The FDA also should clarify that measurement and evaluation standards would not apply to clinical decision support tools and administrative AI tools. The 21st Century Cures Act excluded certain AI tools from the purview of medical device oversight. For example, this statute excludes certain clinical decision support tools from the definition of “medical devices,” so long as they support clinical decision making, with the clinician independently reviewing recommendations. Therefore, clinical decision support tools should not be subject to evaluation and monitoring standards. Clinical decision support tools are often built to address a particular challenge for a specific period. Additional requirements can add barriers to delivering timely solutions and also may be impractical if the tool is only designed to support clinicians for a short timeframe (like six months). To maximize scarce resources, the FDA should focus monitoring and evaluation activities on higher-risk areas related to the diagnosis of disease or other conditions, or in the cure, mitigation, treatment or prevention of disease.

Align Incentives and Address Infrastructure Barriers to Measurement and Evaluation

While hospitals and health systems support evaluation and monitoring activities, vendors and developers must be responsible for the ongoing integrity of the tools they sell. Hospitals and health systems continually assess the strengths and limitations of AI models they use, but the “black box” nature of many AI systems can make it more challenging for hospitals and health systems to identify flaws in models that may affect the accuracy and validity of an AI tool’s analyses and recommendations. As such, post-market measurement and evaluation standards should be developed for vendors. Standards should include metrics for performance, thresholds for further evaluation, and communication requirements to end users related to ongoing performance.
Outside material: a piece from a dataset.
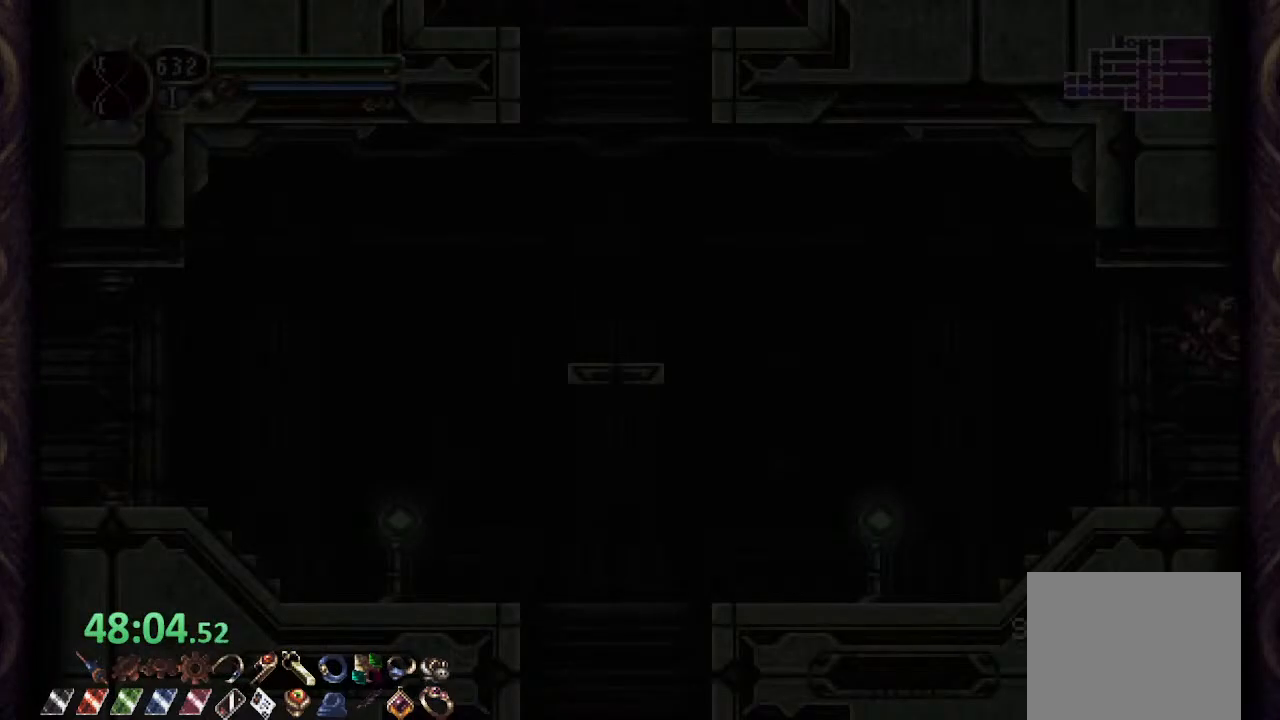
{"dt_ms": 500, "buttons": ["CROSS", "R1"], "left_stick": "left", "right_stick": "center", "events": [[400, "CROSS", "down"]]}
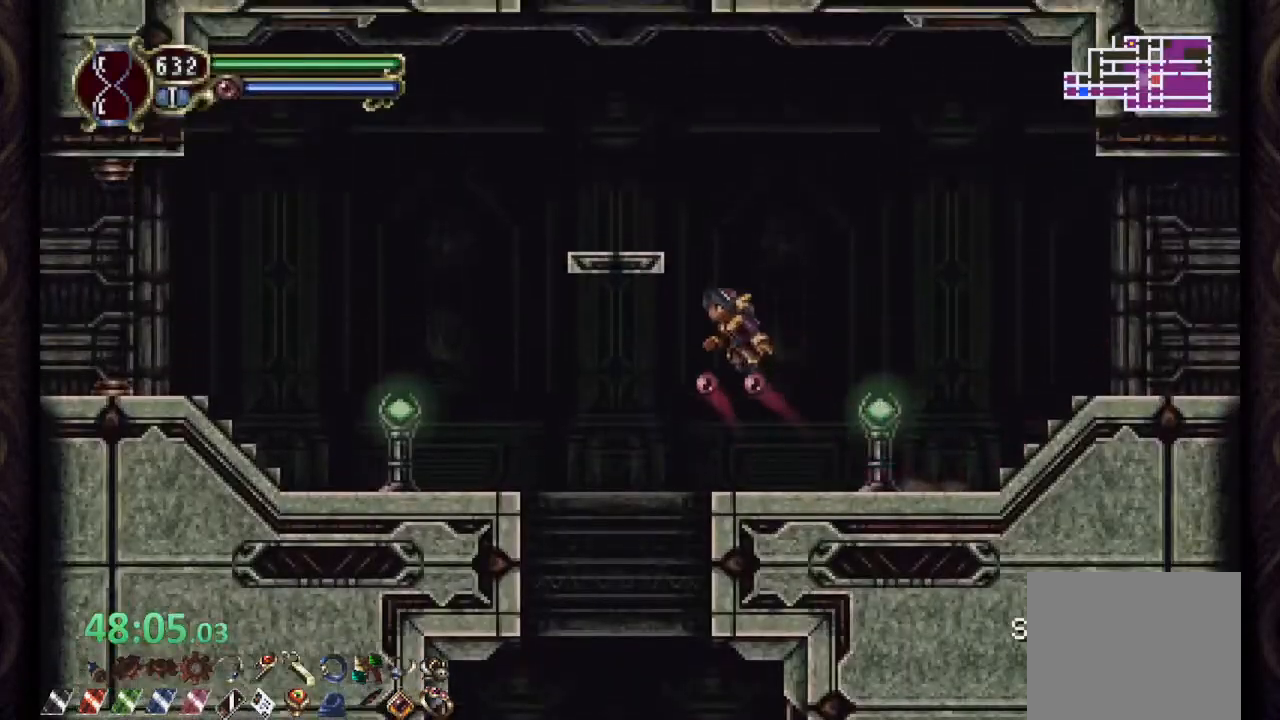
{"dt_ms": 500, "buttons": ["CROSS", "R1"], "left_stick": "left", "right_stick": "center", "events": [[133, "CROSS", "up"], [500, "CROSS", "down"]]}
Additionally, some hospitals (particularly rural, critical access and other safety net hospitals) may not have the staff or resources to support governance structures and ongoing measurement activities. As such, many of these health care providers have not deployed AI tools. Resource and infrastructure barriers can exacerbate the “digital divide” in certain geographies, where rural and other underserved areas have less access to digital services, including AI tools for clinicians and patients. While addressing incentives and broader infrastructure barriers to AI is not the sole responsibility of the FDA, we encourage cross-agency collaboration to develop training, technical assistance and potential grant funding opportunities to support educational efforts and governance activities for AI health tools. This includes education and resources to support evaluation and monitoring activities. Cross-agency coordination could include collaboration among Health and Human Services, the FDA, the Federal Communications Commission, the Department of Commerce, the Department of Agriculture and the Department of Education.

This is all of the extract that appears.